Köy enstitülerinde eğitim görenler yılda iki dünya klasiği roman bitirip aynı anda da herhangi bir enstrüman çalmayı öğreniyorlardı. Aradan ortalama 60-70 yıl geçti. Eğitim sistemimizin mantıken ilerlemiş olması gerekiyor. Üstelik maddi imkanlar da önceki yıllara göre arttı. Ama şahsi düşüncem ülkemizde kaymak tabaka olarak görülen üniversite mezunlarının bile çoğunun köy enstitüsü kalitesinde olmadığı yönünde.
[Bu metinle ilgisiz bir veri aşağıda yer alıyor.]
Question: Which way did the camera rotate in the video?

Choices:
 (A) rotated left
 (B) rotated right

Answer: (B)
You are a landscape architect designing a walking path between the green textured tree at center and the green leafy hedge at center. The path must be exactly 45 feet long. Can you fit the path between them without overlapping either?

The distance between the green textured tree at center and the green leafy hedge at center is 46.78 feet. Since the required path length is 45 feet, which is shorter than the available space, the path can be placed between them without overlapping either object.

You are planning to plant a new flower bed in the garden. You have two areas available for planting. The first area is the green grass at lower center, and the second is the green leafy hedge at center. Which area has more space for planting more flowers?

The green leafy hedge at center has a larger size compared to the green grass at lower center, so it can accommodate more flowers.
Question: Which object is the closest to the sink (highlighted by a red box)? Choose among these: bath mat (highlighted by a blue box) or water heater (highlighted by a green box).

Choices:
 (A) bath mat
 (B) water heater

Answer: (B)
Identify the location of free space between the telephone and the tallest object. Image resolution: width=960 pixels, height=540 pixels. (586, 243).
Bu konuda sizin de görüşünüzü almak isterim.

Sizce üniversite okuyanların ne kadarı bu vasıflara sahiptir?

Etrafınızda hem düzenli kitap okuyup hem de hakkıyla enstrüman çalan ne kadar arkadaşınız var? (burada esas mesele illa enstrüman çalmak değil de, kültürel olarak bir seviyenin üstünde olmak sanırım. enstrüman çalmayıp çok güzel resim yapıyorsa bu da eşdeğerdir.)

Eğitim sistemimizde zihinsel bir değişime ihtiyaç var mı? Yoksa böyle devam etmeli mi? (özellikle öğretmen arkadaşlar bu konuda yorum yaparsa memnun olurum.)

10 yıl, 4 ay     
1 kişiden 1 kişi beğenmiş.

bende bir öğretmenim. eskiyi daha iyi mi görüyorum? bazen veya bazı durumlarda evet.ama bazen hayır.
mesela bazı öğretmen arkadaşlarımız lise mezunu; evet uzun yıllardır meslekte olan insanlar olabilir ama şu an hala faaller.
şimdi bazıları kesin ''önemli olan yapılan iş ve kalitesi'' diyebilir.
o zaman bizim eğitim/edebiyat fakültesi mezunu olmamız da önemli değil demektir.
kültür derseniz; katıldığım bir konu. çünkü edebiyat okuyup sadece zorunlu bölüm ve dil kitaplarını bitirmiş arkadaşlar var.
öğretmenlik hep insanların önüne ''son çare'' diye sunuldu. kalite beklemek akla bile gelmemiş.

10 yıl, 4 ay     
3 kişiden 3 kişi beğenmiş.

Geçmişi köy enstitüsüne dayanan bi öğretmen lisesinden mezun oldum, henüz üniversitenin başı, öğretmen adayıyım üstelik. Bize o kadar sağlam belletildi ki sizin de yukarıda değindiğiniz önemli ve kıymetli şeyler. Ama zamanla değerini düşürmek amaçlı pek çok girişimde bulunuldu ve başarılı da oldular. Değerli bi öğretmenim "değeri düşürüp tamamen kapatacaklar," demişti. Çok değil, bi kaç hafta olmadı canım okulumun "öğretmen" sıfatı kaldırılalı. Ki koy enstitüsü bundan da değerli bir kurumdu. Ama bir devamı niteliği taşıyan okulları da kaldırıp yok ettiler. Bilmem ki huyumuz mudur bizim bize değer katan şeyleri silip atmak, tarih isimleri degistirmekle yok olmuyor oysa.

10 yıl, 4 ay     
1 kişiden 1 kişi beğenmiş.

Resim ve Müzik, önemli anlamda yetenekle ilgili konu. Azmeden tabi ki bunlarda da başarılı olabilir. Kitap okumak ise farklı bir şey. Kültürel olarak bir seviyenin üstünde olmak için enstrüman çalmak ya da resim yapmak gerektiği fikirine hiç katılmıyorum. Köy Enstitüleri ise bilindiği gibi belli bir ideoloji içerir ve ne öğretmenliği ne de kültürel seviye ve kaliteyi buna bağlamak olanaksız bence.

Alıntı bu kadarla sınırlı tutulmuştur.